Are friends just supposed to be like a TV? You talk to them when it’s convenient for you and you can’t think of something else to do?
I’ve just realized all the people I thought were my friends only talk to me on their schedule, when they feel like it. I’m left on read for days, meetings are ignored, text message conversations just end abruptly until they get back from vacation…
Is this it? Is this what friendship is? Because I don’t want it.

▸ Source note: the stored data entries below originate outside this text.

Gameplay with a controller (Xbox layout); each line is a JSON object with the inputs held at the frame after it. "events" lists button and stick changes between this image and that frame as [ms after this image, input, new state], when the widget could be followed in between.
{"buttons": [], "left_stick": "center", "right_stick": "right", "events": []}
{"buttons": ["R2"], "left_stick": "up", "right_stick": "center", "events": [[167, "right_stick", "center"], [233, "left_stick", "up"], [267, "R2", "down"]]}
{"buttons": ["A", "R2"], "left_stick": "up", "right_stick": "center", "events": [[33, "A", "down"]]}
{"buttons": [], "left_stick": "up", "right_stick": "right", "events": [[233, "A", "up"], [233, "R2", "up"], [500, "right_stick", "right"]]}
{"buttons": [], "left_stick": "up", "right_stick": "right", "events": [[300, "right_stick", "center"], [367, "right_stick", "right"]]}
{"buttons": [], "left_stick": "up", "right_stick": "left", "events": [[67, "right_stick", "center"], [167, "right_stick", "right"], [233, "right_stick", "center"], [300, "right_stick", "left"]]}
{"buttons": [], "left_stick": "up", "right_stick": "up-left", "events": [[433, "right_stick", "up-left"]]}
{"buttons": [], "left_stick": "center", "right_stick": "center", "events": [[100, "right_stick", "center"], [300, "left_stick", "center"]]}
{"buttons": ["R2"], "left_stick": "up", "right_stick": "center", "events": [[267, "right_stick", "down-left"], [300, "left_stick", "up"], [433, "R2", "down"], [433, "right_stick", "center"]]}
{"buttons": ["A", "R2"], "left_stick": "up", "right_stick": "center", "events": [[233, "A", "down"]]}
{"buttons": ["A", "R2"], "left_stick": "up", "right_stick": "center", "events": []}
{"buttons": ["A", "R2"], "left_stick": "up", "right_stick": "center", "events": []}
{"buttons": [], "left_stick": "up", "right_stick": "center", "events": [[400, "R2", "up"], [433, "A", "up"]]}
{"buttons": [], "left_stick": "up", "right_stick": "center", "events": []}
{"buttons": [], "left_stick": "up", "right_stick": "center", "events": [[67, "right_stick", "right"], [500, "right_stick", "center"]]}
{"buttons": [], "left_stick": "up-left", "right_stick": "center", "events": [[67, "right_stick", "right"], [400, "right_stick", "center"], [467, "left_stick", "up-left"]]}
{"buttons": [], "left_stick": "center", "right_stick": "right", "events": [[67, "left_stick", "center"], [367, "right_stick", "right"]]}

I don’t want to feel like I have people to rely on only to find out that I’m just a convenience for people.


One of the grand, society wide problems (at least in the English speaking world, my experience with other parts is limited) is the way in which people, in an effort to avoid hitting people’s feelings, and to keep things simple for children, have stretched the word ‘friend’ to gloss over important distinctions between different relationships.
In order to avoid hurting people’s feelings, they point at a coworker who they share memes with over the company slack channels and say ‘friend’ even though they never speak outside of those memes, they don’t know anything about each other, and they wouldn’t trust them with anything more meaningful than a meme.
In order to avoid having to explain the difference between different kinds of relationship (which they quite possibly don’t know themselves) to kids, adults point at the kid their kid shares a classroom with and loves like a brother, and the kid who puts their kid through mild physical torture on a nearly daily basis, and calls them both ‘friend.’ How is the kid supposed to acknowledge the difference they have no words for outside of making hand waving gestures How are they supposed to teach their own kids the difference if they don’t learn it?
English has the words friend, buddy, coworker, pal, comrade, ally, mate, classmate, bunkmate, playmate, acquaintance, companion, partner, associate, chum, bro, and more, but because people are too lazy, ignorant, or socially anxious, they all end up as ‘friend.’